(Dataset entries)
Segment Open

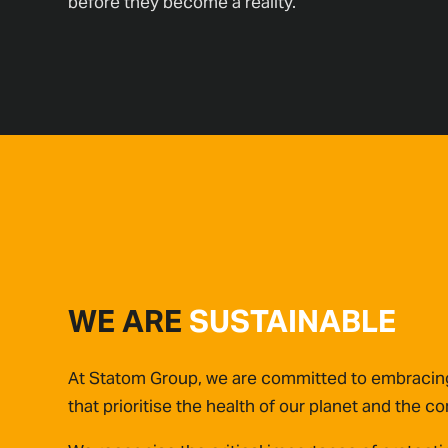
before they become a reality.
WE ARE
SUSTAINABLE
At Statom Group, we are committed to embracing
that prioritise the health of our planet and the 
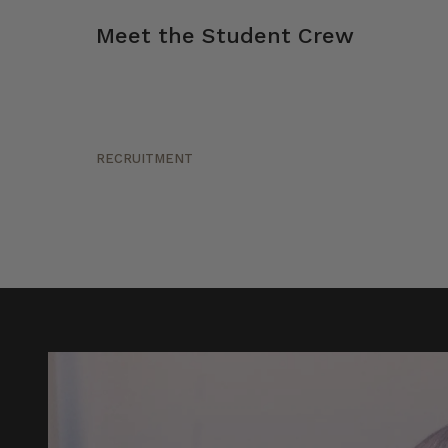
Meet the Student Crew
RECRUITMENT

Segment Closed

◆ What needs to be done: Copy the records above exactly. Do not carry any picture into the copy.

◆ Result of the task:
before they become a reality.
WE ARE
SUSTAINABLE
At Statom Group, we are committed to embracing
that prioritise the health of our planet and the 
Meet the Student Crew
RECRUITMENT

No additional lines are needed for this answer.